§ **What the task requires**
Could you restate every entry word for word, minus the pictures?

Data records section start

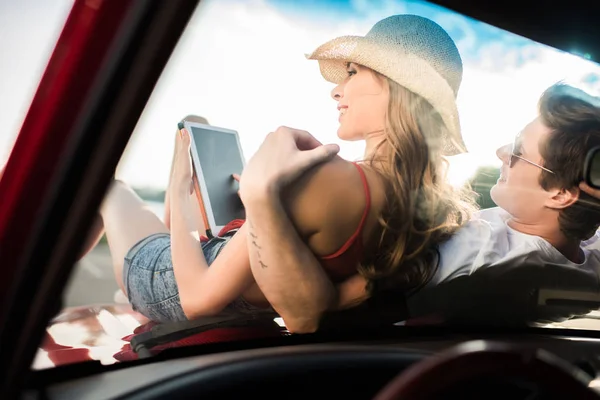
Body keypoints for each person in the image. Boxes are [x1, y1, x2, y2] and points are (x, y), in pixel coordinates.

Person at [82, 14, 477, 330]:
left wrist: (178, 185)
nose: (337, 91)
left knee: (108, 189)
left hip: (165, 279)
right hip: (224, 272)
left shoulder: (326, 179)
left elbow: (196, 297)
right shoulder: (417, 209)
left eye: (354, 72)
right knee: (195, 138)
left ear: (396, 86)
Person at [246, 83, 600, 330]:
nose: (501, 153)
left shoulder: (476, 258)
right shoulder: (586, 257)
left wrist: (260, 195)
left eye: (519, 153)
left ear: (559, 195)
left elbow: (309, 315)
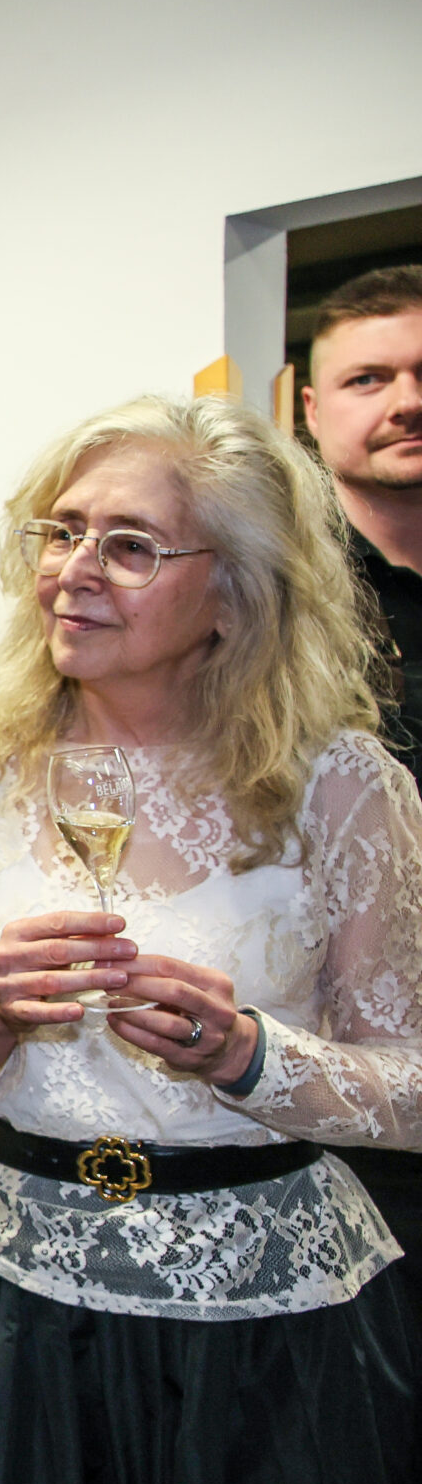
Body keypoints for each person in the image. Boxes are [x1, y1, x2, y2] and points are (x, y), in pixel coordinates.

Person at [0, 393, 422, 1484]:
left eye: (130, 546)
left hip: (263, 1324)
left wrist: (248, 1057)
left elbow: (410, 1084)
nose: (73, 571)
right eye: (60, 532)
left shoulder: (338, 783)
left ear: (234, 592)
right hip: (7, 1305)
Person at [300, 265, 422, 1284]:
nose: (406, 402)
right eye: (368, 378)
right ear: (309, 407)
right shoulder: (266, 602)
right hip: (332, 1080)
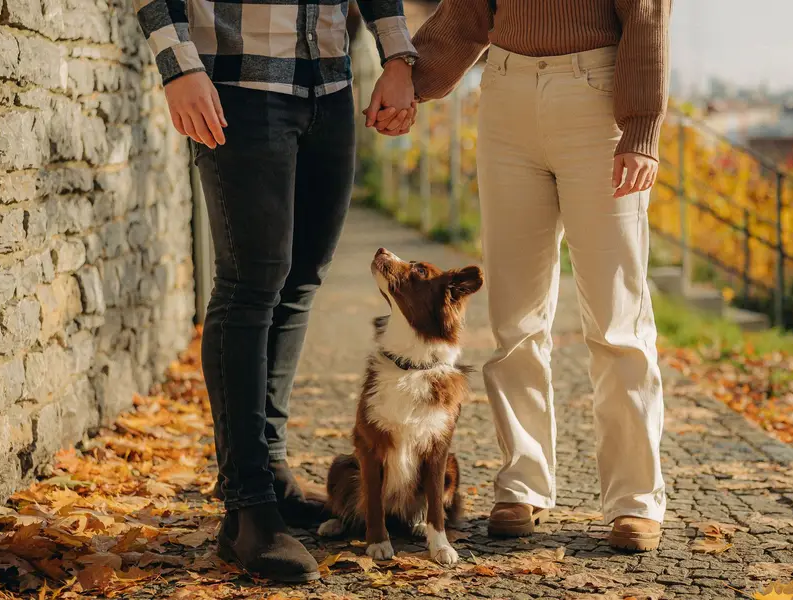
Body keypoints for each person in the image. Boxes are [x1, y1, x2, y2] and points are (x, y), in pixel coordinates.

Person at [133, 0, 418, 582]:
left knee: (299, 281)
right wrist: (179, 66)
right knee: (250, 284)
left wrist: (397, 58)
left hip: (330, 83)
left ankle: (273, 473)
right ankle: (246, 510)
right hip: (236, 83)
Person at [371, 0, 671, 552]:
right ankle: (524, 485)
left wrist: (642, 128)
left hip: (598, 96)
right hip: (506, 92)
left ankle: (635, 499)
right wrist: (410, 80)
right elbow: (466, 13)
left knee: (617, 321)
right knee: (515, 319)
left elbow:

Data records section end

§ **Response area**
Body keypoints for each person in the image. Boxes are [x1, y1, x2, y2] and points are (x, y), in pixel coordinates.

Person at [82, 14, 477, 330]:
left wrist: (178, 185)
nose: (337, 91)
left knee: (108, 189)
left hip: (165, 279)
right hip: (224, 272)
left shoulder: (326, 179)
left elbow: (196, 297)
right shoulder: (417, 209)
left eye: (354, 72)
right knee: (195, 138)
left ear: (396, 86)
Person at [246, 83, 600, 330]:
nose: (501, 153)
left shoulder: (476, 258)
right shoulder: (586, 257)
left wrist: (260, 195)
left eye: (519, 153)
left ear: (559, 195)
left elbow: (309, 315)
Body keypoints for each person in the image. Boxes are [x1, y1, x2, y2] and points are (x, y), in pixel coordinates.

Person at [0, 393, 422, 1484]:
left eye: (130, 546)
left hip: (263, 1324)
left wrist: (248, 1057)
left elbow: (410, 1084)
nose: (73, 571)
right eye: (60, 532)
left shoulder: (338, 783)
left ear: (234, 592)
right hip: (7, 1305)
Person at [300, 265, 422, 1284]:
nose: (406, 402)
right eye: (368, 378)
right ear: (309, 407)
right shoulder: (266, 602)
right hip: (332, 1080)
Body keypoints for each person in the image. Boxes are [x1, y1, x2, y2] and points are (x, y), in pixel coordinates.

Person at [133, 0, 418, 582]:
left knee: (299, 281)
right wrist: (179, 66)
right knee: (250, 284)
left wrist: (397, 58)
left hip: (330, 83)
left ankle: (273, 473)
right ankle: (246, 510)
right hip: (236, 83)
Person at [371, 0, 671, 552]:
right ankle: (524, 485)
left wrist: (642, 128)
left hip: (598, 96)
right hip: (506, 92)
left ankle: (635, 499)
right wrist: (410, 80)
right elbow: (466, 13)
left knee: (617, 321)
right knee: (515, 319)
left elbow:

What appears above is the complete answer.